== Exercise input ==

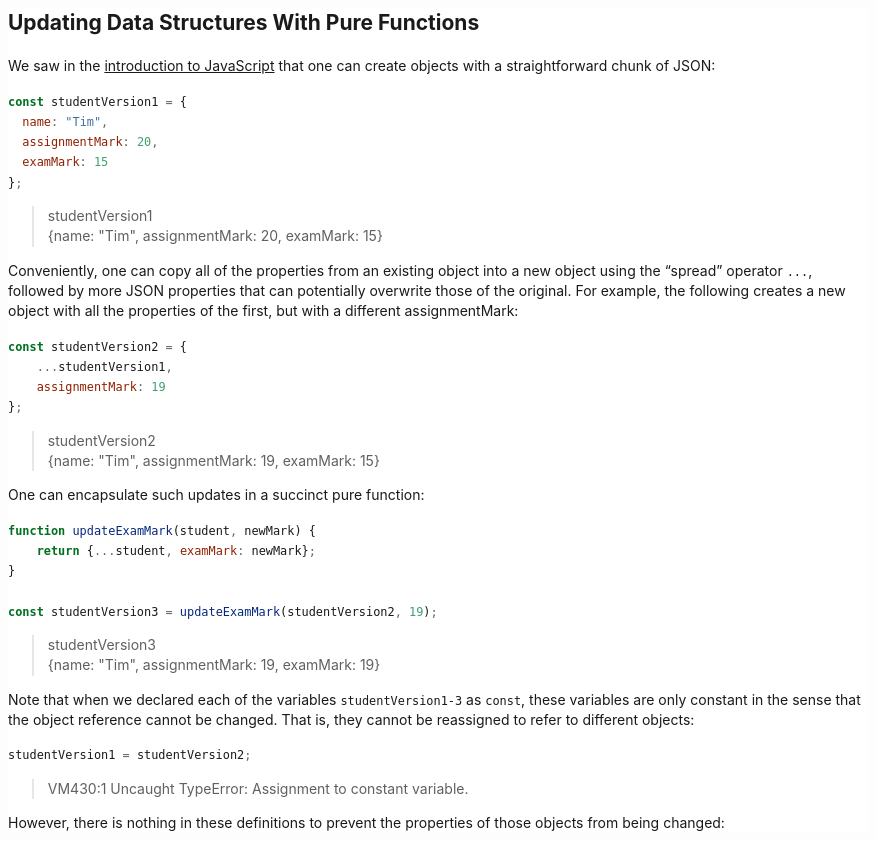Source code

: 
## Updating Data Structures With Pure Functions

We saw in the [introduction to JavaScript](javascript1) that one can create objects with a straightforward chunk of JSON:

```javascript
const studentVersion1 = {
  name: "Tim",
  assignmentMark: 20,
  examMark: 15
};
```

> studentVersion1  
> {name: "Tim", assignmentMark: 20, examMark: 15}

Conveniently, one can copy all of the properties from an existing object into a new object using the “spread” operator `...`, followed by more JSON properties that can potentially overwrite those of the original.  For example, the following creates a new object with all the properties of the first, but with a different assignmentMark:

```javascript
const studentVersion2 = {
    ...studentVersion1,
    assignmentMark: 19
};
```

> studentVersion2  
> {name: "Tim", assignmentMark: 19, examMark: 15}

One can encapsulate such updates in a succinct pure function:

```javascript
function updateExamMark(student, newMark) {
    return {...student, examMark: newMark};
}

const studentVersion3 = updateExamMark(studentVersion2, 19);
```

> studentVersion3  
> {name: "Tim", assignmentMark: 19, examMark: 19}

Note that when we declared each of the variables `studentVersion1-3` as `const`, these variables are only constant in the sense that the object reference cannot be changed.  That is, they cannot be reassigned to refer to different objects:

```javascript
studentVersion1 = studentVersion2;
```

> VM430:1 Uncaught TypeError: Assignment to constant variable.

However, there is nothing in these definitions to prevent the properties of those objects from being changed:
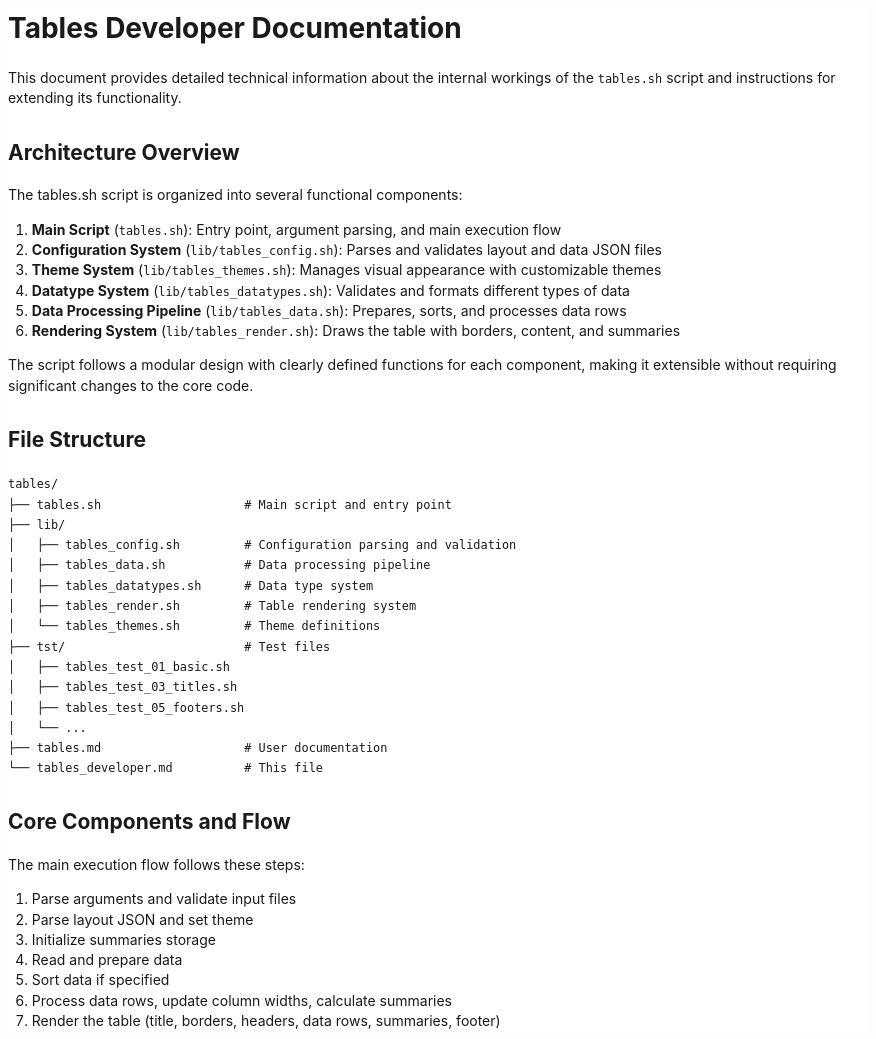 # Tables Developer Documentation

This document provides detailed technical information about the internal workings of the `tables.sh` script and instructions for extending its functionality.

## Architecture Overview

The tables.sh script is organized into several functional components:

1. **Main Script** (`tables.sh`): Entry point, argument parsing, and main execution flow
2. **Configuration System** (`lib/tables_config.sh`): Parses and validates layout and data JSON files
3. **Theme System** (`lib/tables_themes.sh`): Manages visual appearance with customizable themes
4. **Datatype System** (`lib/tables_datatypes.sh`): Validates and formats different types of data
5. **Data Processing Pipeline** (`lib/tables_data.sh`): Prepares, sorts, and processes data rows
6. **Rendering System** (`lib/tables_render.sh`): Draws the table with borders, content, and summaries

The script follows a modular design with clearly defined functions for each component, making it extensible without requiring significant changes to the core code.

## File Structure

```directory
tables/
├── tables.sh                    # Main script and entry point
├── lib/
│   ├── tables_config.sh         # Configuration parsing and validation
│   ├── tables_data.sh           # Data processing pipeline
│   ├── tables_datatypes.sh      # Data type system
│   ├── tables_render.sh         # Table rendering system
│   └── tables_themes.sh         # Theme definitions
├── tst/                         # Test files
│   ├── tables_test_01_basic.sh
│   ├── tables_test_03_titles.sh
│   ├── tables_test_05_footers.sh
│   └── ...
├── tables.md                    # User documentation
└── tables_developer.md          # This file
```

## Core Components and Flow

The main execution flow follows these steps:

1. Parse arguments and validate input files
2. Parse layout JSON and set theme
3. Initialize summaries storage
4. Read and prepare data
5. Sort data if specified
6. Process data rows, update column widths, calculate summaries
7. Render the table (title, borders, headers, data rows, summaries, footer)
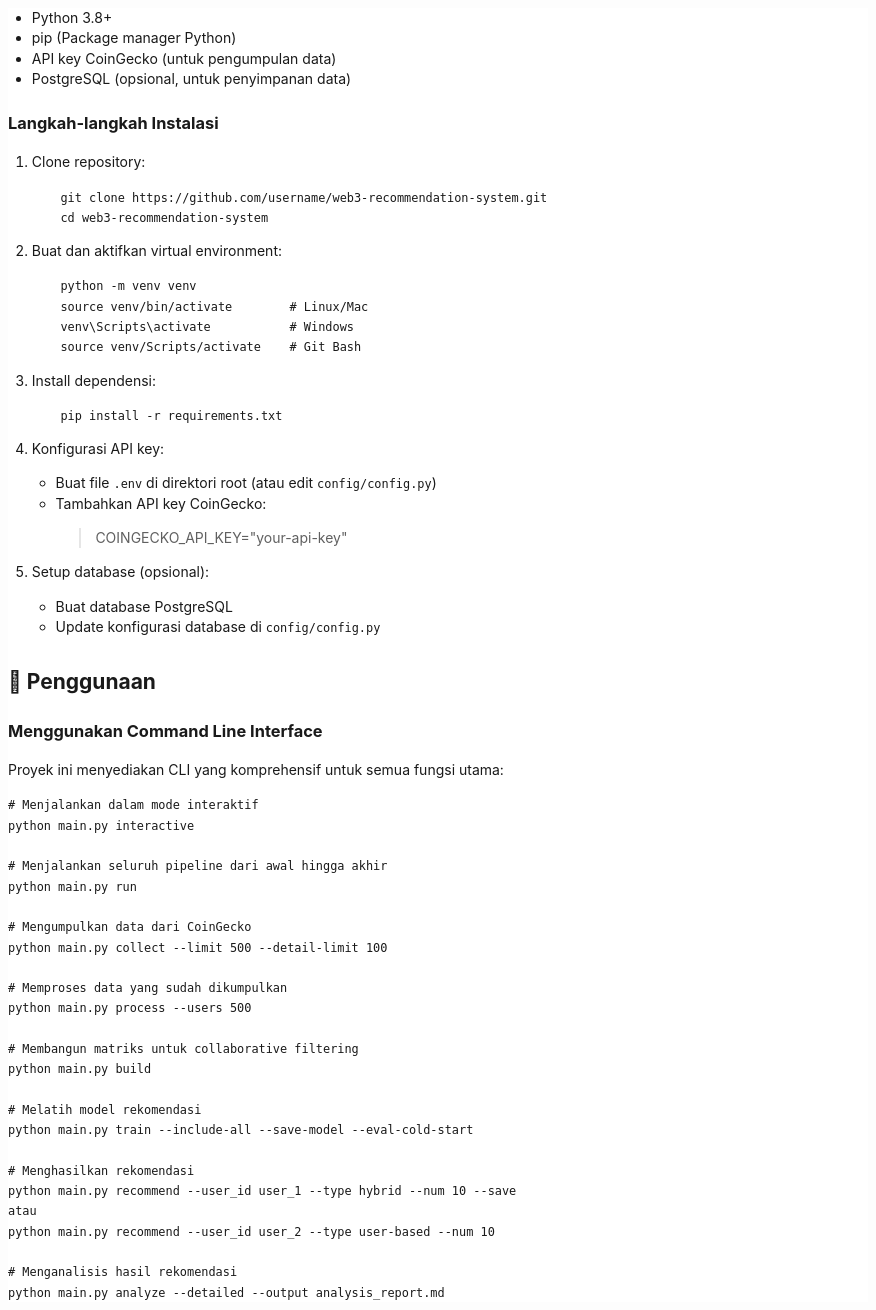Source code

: -   Python 3.8+
-   pip (Package manager Python)
-   API key CoinGecko (untuk pengumpulan data)
-   PostgreSQL (opsional, untuk penyimpanan data)

### Langkah-langkah Instalasi

 1. Clone repository:
	```
	    git clone https://github.com/username/web3-recommendation-system.git
	    cd web3-recommendation-system
	```
2. Buat dan aktifkan virtual environment:
	```
		python -m venv venv
		source venv/bin/activate  		# Linux/Mac
		venv\Scripts\activate     		# Windows
		source venv/Scripts/activate 	# Git Bash
	```
3. Install dependensi:
	```
	    pip install -r requirements.txt
	```

4. Konfigurasi API key:
	-   Buat file `.env` di direktori root (atau edit `config/config.py`)
	-   Tambahkan API key CoinGecko:
		> COINGECKO_API_KEY="your-api-key"

5. Setup database (opsional):
	-   Buat database PostgreSQL
	-   Update konfigurasi database di `config/config.py`

## 🚀 Penggunaan

### Menggunakan Command Line Interface
Proyek ini menyediakan CLI yang komprehensif untuk semua fungsi utama:
```
# Menjalankan dalam mode interaktif
python main.py interactive

# Menjalankan seluruh pipeline dari awal hingga akhir
python main.py run

# Mengumpulkan data dari CoinGecko
python main.py collect --limit 500 --detail-limit 100

# Memproses data yang sudah dikumpulkan
python main.py process --users 500

# Membangun matriks untuk collaborative filtering
python main.py build

# Melatih model rekomendasi
python main.py train --include-all --save-model --eval-cold-start

# Menghasilkan rekomendasi
python main.py recommend --user_id user_1 --type hybrid --num 10 --save
atau
python main.py recommend --user_id user_2 --type user-based --num 10

# Menganalisis hasil rekomendasi
python main.py analyze --detailed --output analysis_report.md
```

===

*Exercise*
Print the records above verbatim, pictures excluded.

*Problem solution*
Source code

: 
## Updating Data Structures With Pure Functions

We saw in the [introduction to JavaScript](javascript1) that one can create objects with a straightforward chunk of JSON:

```javascript
const studentVersion1 = {
  name: "Tim",
  assignmentMark: 20,
  examMark: 15
};
```

> studentVersion1  
> {name: "Tim", assignmentMark: 20, examMark: 15}

Conveniently, one can copy all of the properties from an existing object into a new object using the “spread” operator `...`, followed by more JSON properties that can potentially overwrite those of the original.  For example, the following creates a new object with all the properties of the first, but with a different assignmentMark:

```javascript
const studentVersion2 = {
    ...studentVersion1,
    assignmentMark: 19
};
```

> studentVersion2  
> {name: "Tim", assignmentMark: 19, examMark: 15}

One can encapsulate such updates in a succinct pure function:

```javascript
function updateExamMark(student, newMark) {
    return {...student, examMark: newMark};
}

const studentVersion3 = updateExamMark(studentVersion2, 19);
```

> studentVersion3  
> {name: "Tim", assignmentMark: 19, examMark: 19}

Note that when we declared each of the variables `studentVersion1-3` as `const`, these variables are only constant in the sense that the object reference cannot be changed.  That is, they cannot be reassigned to refer to different objects:

```javascript
studentVersion1 = studentVersion2;
```

> VM430:1 Uncaught TypeError: Assignment to constant variable.

However, there is nothing in these definitions to prevent the properties of those objects from being changed:
 # Tables Developer Documentation

This document provides detailed technical information about the internal workings of the `tables.sh` script and instructions for extending its functionality.

## Architecture Overview

The tables.sh script is organized into several functional components:

1. **Main Script** (`tables.sh`): Entry point, argument parsing, and main execution flow
2. **Configuration System** (`lib/tables_config.sh`): Parses and validates layout and data JSON files
3. **Theme System** (`lib/tables_themes.sh`): Manages visual appearance with customizable themes
4. **Datatype System** (`lib/tables_datatypes.sh`): Validates and formats different types of data
5. **Data Processing Pipeline** (`lib/tables_data.sh`): Prepares, sorts, and processes data rows
6. **Rendering System** (`lib/tables_render.sh`): Draws the table with borders, content, and summaries

The script follows a modular design with clearly defined functions for each component, making it extensible without requiring significant changes to the core code.

## File Structure

```directory
tables/
├── tables.sh                    # Main script and entry point
├── lib/
│   ├── tables_config.sh         # Configuration parsing and validation
│   ├── tables_data.sh           # Data processing pipeline
│   ├── tables_datatypes.sh      # Data type system
│   ├── tables_render.sh         # Table rendering system
│   └── tables_themes.sh         # Theme definitions
├── tst/                         # Test files
│   ├── tables_test_01_basic.sh
│   ├── tables_test_03_titles.sh
│   ├── tables_test_05_footers.sh
│   └── ...
├── tables.md                    # User documentation
└── tables_developer.md          # This file
```

## Core Components and Flow

The main execution flow follows these steps:

1. Parse arguments and validate input files
2. Parse layout JSON and set theme
3. Initialize summaries storage
4. Read and prepare data
5. Sort data if specified
6. Process data rows, update column widths, calculate summaries
7. Render the table (title, borders, headers, data rows, summaries, footer)
Source code

: -   Python 3.8+
-   pip (Package manager Python)
-   API key CoinGecko (untuk pengumpulan data)
-   PostgreSQL (opsional, untuk penyimpanan data)

### Langkah-langkah Instalasi

 1. Clone repository:
	```
	    git clone https://github.com/username/web3-recommendation-system.git
	    cd web3-recommendation-system
	```
2. Buat dan aktifkan virtual environment:
	```
		python -m venv venv
		source venv/bin/activate  		# Linux/Mac
		venv\Scripts\activate     		# Windows
		source venv/Scripts/activate 	# Git Bash
	```
3. Install dependensi:
	```
	    pip install -r requirements.txt
	```

4. Konfigurasi API key:
	-   Buat file `.env` di direktori root (atau edit `config/config.py`)
	-   Tambahkan API key CoinGecko:
		> COINGECKO_API_KEY="your-api-key"

5. Setup database (opsional):
	-   Buat database PostgreSQL
	-   Update konfigurasi database di `config/config.py`

## 🚀 Penggunaan

### Menggunakan Command Line Interface
Proyek ini menyediakan CLI yang komprehensif untuk semua fungsi utama:
```
# Menjalankan dalam mode interaktif
python main.py interactive

# Menjalankan seluruh pipeline dari awal hingga akhir
python main.py run

# Mengumpulkan data dari CoinGecko
python main.py collect --limit 500 --detail-limit 100

# Memproses data yang sudah dikumpulkan
python main.py process --users 500

# Membangun matriks untuk collaborative filtering
python main.py build

# Melatih model rekomendasi
python main.py train --include-all --save-model --eval-cold-start

# Menghasilkan rekomendasi
python main.py recommend --user_id user_1 --type hybrid --num 10 --save
atau
python main.py recommend --user_id user_2 --type user-based --num 10

# Menganalisis hasil rekomendasi
python main.py analyze --detailed --output analysis_report.md
```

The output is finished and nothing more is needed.